One-Line Summary: Production considerations, extensions, and where to go from here with your RAG pipeline.
Prerequisites: All previous steps completed
What You Built
You now have a complete RAG pipeline with a minimal stack:
| Component | Implementation |
|---|---|
| Document loading | Plain Python file reading |
| Chunking | Custom sentence-aware splitter (15 lines) |
| Embeddings | OpenAI text-embedding-3-small (direct API call) |
| Vector storage + search | Supabase with pgvector |
| Generation | Claude via Anthropic SDK |
Four Python packages. No frameworks. No Docker. No separate vector database. Everything you need for RAG in about 150 lines of code.
Add an API Endpoint
When you are ready to connect a frontend or integrate with other tools, add FastAPI:
pip install fastapi uvicorn# src/api.py
# ==========================================
# Optional: REST API for document Q&A
# ==========================================
from fastapi import FastAPI
from pydantic import BaseModel
from src.query import ask
app = FastAPI(title="Document Q&A API")
class QueryRequest(BaseModel):
question: str
@app.post("/query")
async def query_documents(request: QueryRequest):
result = ask(request.question)
return resultuvicorn src.api:app --host 0.0.0.0 --port 8000That is all you need — FastAPI becomes a thin wrapper around your existing ask() function.
Add PDF Support
Install pypdf and add a loader:
pip install pypdf# Add to src/ingest.py
from pypdf import PdfReader
def load_pdf(file_path):
"""Extract text from a PDF file."""
reader = PdfReader(file_path)
text = ""
for page in reader.pages:
text += page.extract_text() + "\n"
return textThen update load_documents() to handle .pdf files alongside .txt and .md.
Production Considerations
Row Level Security
Supabase supports Row Level Security (RLS) for multi-tenant applications. You can scope document access per user:
-- Enable RLS on the documents table
alter table documents enable row level security;
-- Allow users to only see their own documents
create policy "Users can view their own documents"
on documents for select
using (metadata->>'user_id' = auth.uid()::text);Incremental Ingestion
Right now, ingestion clears all documents and re-inserts. For production, track which files have been indexed:
import hashlib
def file_hash(path):
return hashlib.sha256(path.read_bytes()).hexdigest()Store the hash in the metadata and skip files that have not changed.
Supabase Edge Functions
For a fully serverless deployment, you can move the query logic into a Supabase Edge Function (Deno/TypeScript). This keeps everything — database, vectors, and API — inside the Supabase platform.
Scaling Strategies
Better Retrieval
- Hybrid search — combine vector similarity with full-text search. Supabase supports both pgvector and
tsvectorin the same table. - Re-ranking — after retrieving top-k chunks, use a cross-encoder to re-rank for higher precision.

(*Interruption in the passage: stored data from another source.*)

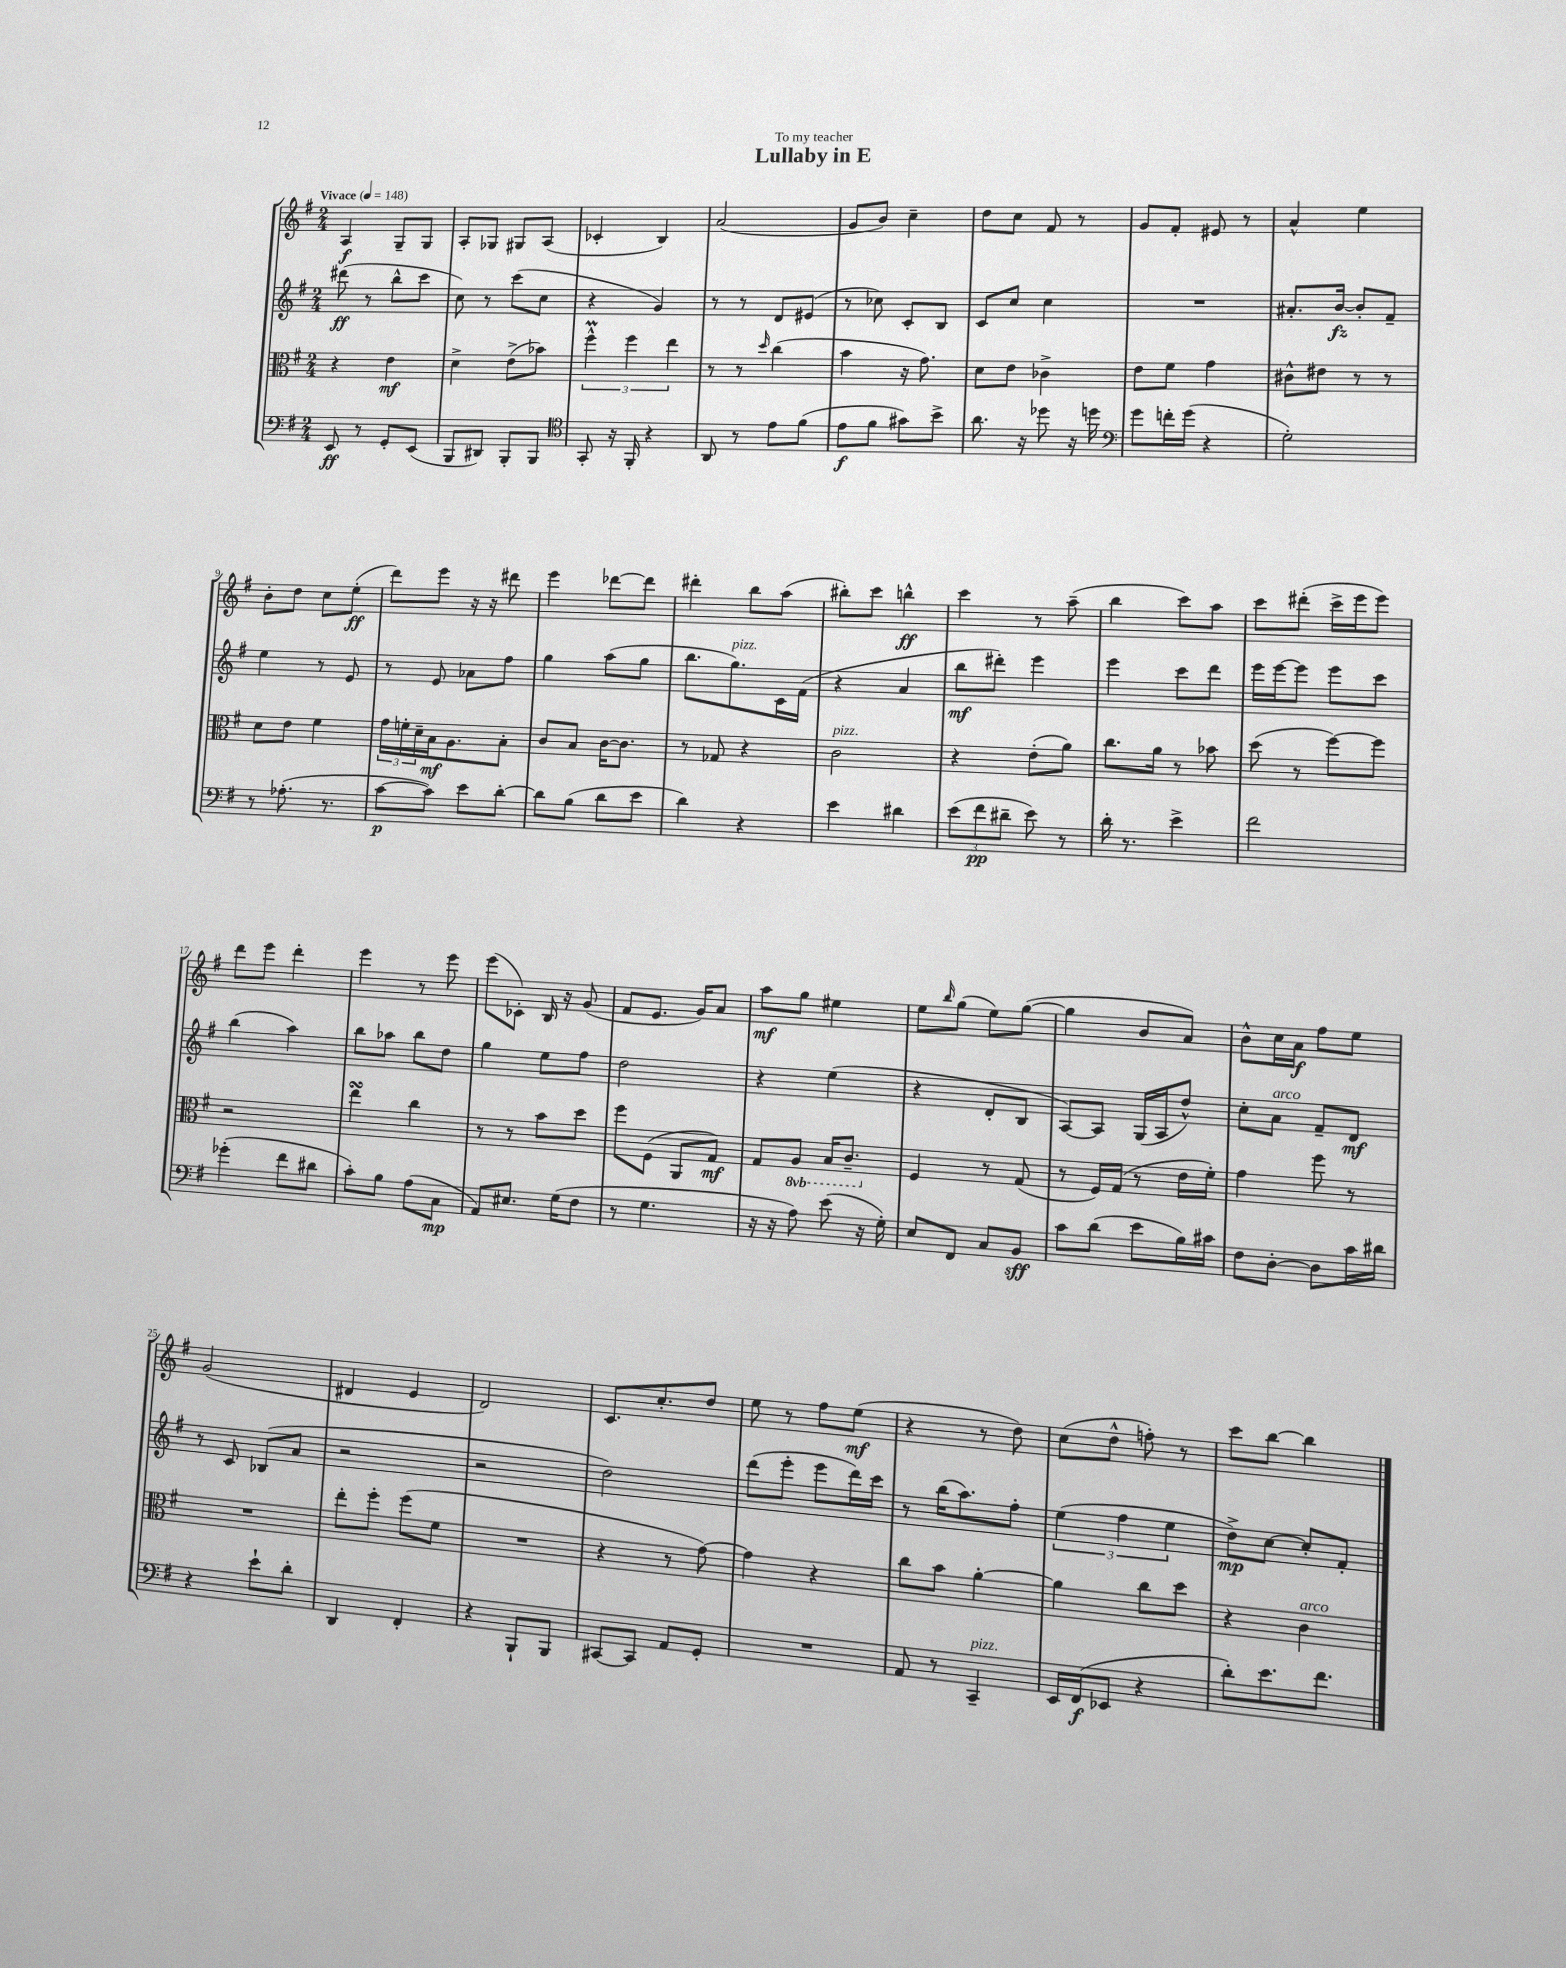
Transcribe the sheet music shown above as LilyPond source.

\header { title = "Lullaby in E" dedication = "To my teacher" }
<<
\new StaffGroup <<
\new Staff = "s0" {
    \clef treble \key g \major \numericTimeSignature \time 2/4 \tempo "Vivace" 4 = 148
    a4\f g8-- g8 |
    a8-. ges8 gis8 a8( |
    ces'4-. b4) |
    a'2( |
    g'8 b'8) c''4-- |
    d''8 c''8 fis'8 r8 |
    g'8 fis'8-. eis'8 r8 |
    a'4-^ e''4 |
    b'8-. d''8 c''8 e''8-.\ff( |
    d'''8) e'''8 r16 r16 dis'''8 |
    e'''4 des'''8~ des'''8 |
    dis'''4-. b''8 a''8( |
    bis''8-.) c'''8 b''4-^\ff |
    c'''4 r8 a''8--( |
    b''4 c'''8) a''8 |
    c'''8 dis'''8-.( c'''16-> e'''16 e'''8) |
    d'''8 e'''8 d'''4-. |
    e'''4 r8 e'''8 |
    e'''8( ces'8-.) b16 r16 g'8( |
    fis'8 e'8. g'16) a'8 |
    a''8\mf g''8 eis''4 |
    e''8 \grace { b''16 } g''8( e''8) g''8~( |
    g''4 b'8 a'8) |
    b'8-^ c''16 a'16\f fis''8 e''8 |
    g'2( |
    dis'4 e'4 |
    d'2) |
    c'8. c''8.-. d''8 |
    e''8 r8 fis''8 e''8\mf( |
    r4 r8 d''8) |
    c''8( d''8-^ f''8-.) r8 |
    c'''8 b''8~ b''4 \bar "|." |
}
\new Staff = "s1" {
    \clef treble \key g \major \numericTimeSignature \time 2/4
    dis'''8\ff( r8 b''8-^ c'''8 |
    c''8) r8 c'''8( c''8 |
    r4 g'4) |
    r8 r8 d'8 eis'8( |
    r8 ces''8) c'8-. b8 |
    c'8 c''8 c''4 |
    R2 |
    ais'8.-. b'16~\fz b'8-. fis'8-- |
    e''4 r8 e'8 |
    r8 e'8 aes'8 fis''8 |
    g''4 a''8( g''8 |
    b''8. g''8.^\markup { \italic "pizz." }) c'16 fis'16( |
    r4 a'4 |
    b''8\mf dis'''8-.) e'''4 |
    e'''4 c'''8 d'''8 |
    e'''16 e'''16~ e'''8 e'''8 c'''8 |
    b''4( a''4) |
    b''8 aes''8 b''8 d''8 |
    g''4 e''8 fis''8 |
    d''2 |
    r4 e''4( |
    r4 d'8-. b8 |
    a8~) a8 g16( a16 d''8-^) |
    c''8-. a'8^\markup { \italic "arco" } fis'8-- d'8\mf |
    r8 c'8 bes8( a'8 |
    r2 |
    r2 |
    d''2) |
    d'''8( e'''8-. e'''8 d'''16) c'''16 |
    r8 b''16( a''8.) fis''8-. |
    \tuplet 3/2 { e''4( fis''4 e''4 } |
    d''8->\mp) c''8~ c''8-. fis'8-. \bar "|." |
}
\new Staff = "s2" {
    \clef alto \key g \major \numericTimeSignature \time 2/4 \set Staff.ottavationMarkups = #ottavation-simple-ordinals
    r4 e'4\mf |
    d'4-> e'8->( bes'8) |
    \tuplet 3/2 { fis''4-^\prall fis''4 e''4 } |
    r8 r8 \grace { d''16 } c''4( |
    b'4 r16 g'8.) |
    d'8 e'8 ces'4-> |
    e'8 fis'8 g'4 |
    cis'8-^ eis'8 r8 r8 |
    d'8 e'8 fis'4 |
    \tuplet 3/2 { g'16 f'16-. d'16-- } b16\mf a8. b8-. |
    c'8 b8 c'16~ c'8. |
    r8 ges8 r4 |
    c'2^\markup { \italic "pizz." } |
    r4 e'8-.( a'8) |
    c''8. a'16 r8 bes'8 |
    d''8( r8 fis''8~) fis''8 |
    r2 |
    e''4\turn c''4 |
    r8 r8 b'8 d''8 |
    fis''8 fis8( a,8 g8\mf) |
    g8 \ottava #-1 a,8 b,16 c8.-- \ottava #0 |
    fis4 r8 g8( |
    r8 fis16) g16( r8 e'16 fis'16-.) |
    g'4 fis''8 r8 |
    R2 |
    e''8-. fis''8-. fis''8( fis'8 |
    R2 |
    r4 r8 g'8~) |
    g'4 r4 |
    c''8 b'8 a'4~-. |
    a'4 c''8 d''8 |
    r4 c'4^\markup { \italic "arco" } \bar "|." |
}
\new Staff = "s3" {
    \clef bass \key g \major \numericTimeSignature \time 2/4
    e,8\ff r8 g,8-. e,8( |
    b,,8 dis,8) b,,8-. b,,8 |
    \clef tenor g,8-. r16 fis,16-. r4 |
    a,8 r8 e'8 fis'8( |
    e'8\f fis'8 gis'8) b'8-> |
    a'8. r16 des''8 r16 d''16 |
    \clef bass g'8 f'16-. g'16( r4 |
    g2-.) |
    r8 aes8.-.( r8. |
    c'8~\p c'8) e'8 d'8~-. |
    d'8 b8( d'8 e'8 |
    d'4) r4 |
    e'4 dis'4 |
    \tuplet 3/2 { e'8( fis'8\pp dis'8-- } e'8) r8 |
    d'16-. r8. e'4-> |
    fis'2 |
    ges'4-.( fis'8 dis'8 |
    c'8-.) b8 a8( c8\mp |
    a,8) eis8. g16( fis8 |
    r8 g4. |
    r16 r16 a8) e'8( r16 g16-.) |
    e8 fis,8 c8 b,8\sff |
    c'8 d'8( e'8 b16) cis'16 |
    fis8 d8~-. d8 c'16 dis'16 |
    r4 e'8-! d'8-. |
    d,4 fis,4-. |
    r4 b,,8-! b,,8 |
    cis,8~ cis,8 a,8 g,8-. |
    R2 |
    a,8 r8 c,4--^\markup { \italic "pizz." } |
    e,16 fis,16\f( ees,8 r4 |
    d'8-.) e'8. fis'8. \bar "|." |
}
>>
>>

- Metadata filtering — add filters to narrow search by file type, date, or department.
-- Example: search only within a specific file
select * from match_documents(query_embedding, 5)
where metadata->>'file_name' = 'company-policy.txt';HNSW Index
For larger datasets (100K+ vectors), switch from IVFFlat to HNSW indexing:
-- Drop the old index
drop index documents_embedding_idx;
-- Create an HNSW index (better recall, uses more memory)
create index on documents
using hnsw (embedding vector_cosine_ops);Where to Go From Here
- Add a frontend — build a simple chat interface with React or plain HTML + fetch
- Add conversation memory — store chat history so follow-up questions work
- Try agentic RAG — let Claude decide whether to search, which chunks to use, or whether to ask a clarifying question
- Add more document types — PDFs, web pages, Notion exports
- Evaluate systematically — build a test set of 50+ question-answer pairs and track accuracy over time
You have the foundation. Every production RAG system is built on these same primitives — load, chunk, embed, store, retrieve, generate. The rest is iteration.